副社長には内緒!〜 Secret Love 〜
その二人の様子を、周りにいた女の子たちが一斉に見た。

『二人になったよ!ほら声かけなよ!』
『今来た人も、すごくイケメン!』
『でも、声かけづらくない・・・?』

そんな声を聞きながら、
「何人に声かけられた?」
誠はニヤっと笑って弘樹を見た。
「3人だけ」
弘樹は特に表情を変えずに答えた。
「相変わらず、声を掛けてくる女には興味ないんだな」
誠は運ばれてきたビールに口を付け笑った。

「まあな。昨日泊まりだったのか?」
弘樹はタバコに火をつけるとゆっくりと煙を吐き出しながら、ゆっくりと昇る煙を見ながら誠に尋ねた。

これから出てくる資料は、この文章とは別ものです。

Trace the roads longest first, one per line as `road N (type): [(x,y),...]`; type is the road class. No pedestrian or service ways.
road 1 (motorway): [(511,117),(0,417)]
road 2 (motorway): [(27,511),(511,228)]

「泊まるつもりはなかったんだけど、やりだしたら止まらなくなって寝落ちしてた」

「気づいたら朝って事か」

「そう」

「何か食べるか?」
弘樹口に煙草をくわえ、メニューを開いた。
「そうだな。適当でいいや。腹に入ればなんでも」

「相変わらず無頓着だな。朝と昼ちゃんと食べたのか?」
弘樹は、メニューを閉じると怪訝な顔を誠に向けた。

「それが、今日はなんか秘書が……」
「秘書?」
弘樹も聞き直した。
「ああ。いつも全く俺に無関心なんだけど、珍しく朝食を用意して昼食の時間も調整されて…だから、今日はきちんと食べた」

「お前に無関心ね……。それはそれですごいな」
弘樹は驚いた顔を見せた。
「だろ」

誠はまた莉乃を思い出していた。
いつもは、全くの無関心。
笑顔一つ見せない。

(この俺に媚びない女)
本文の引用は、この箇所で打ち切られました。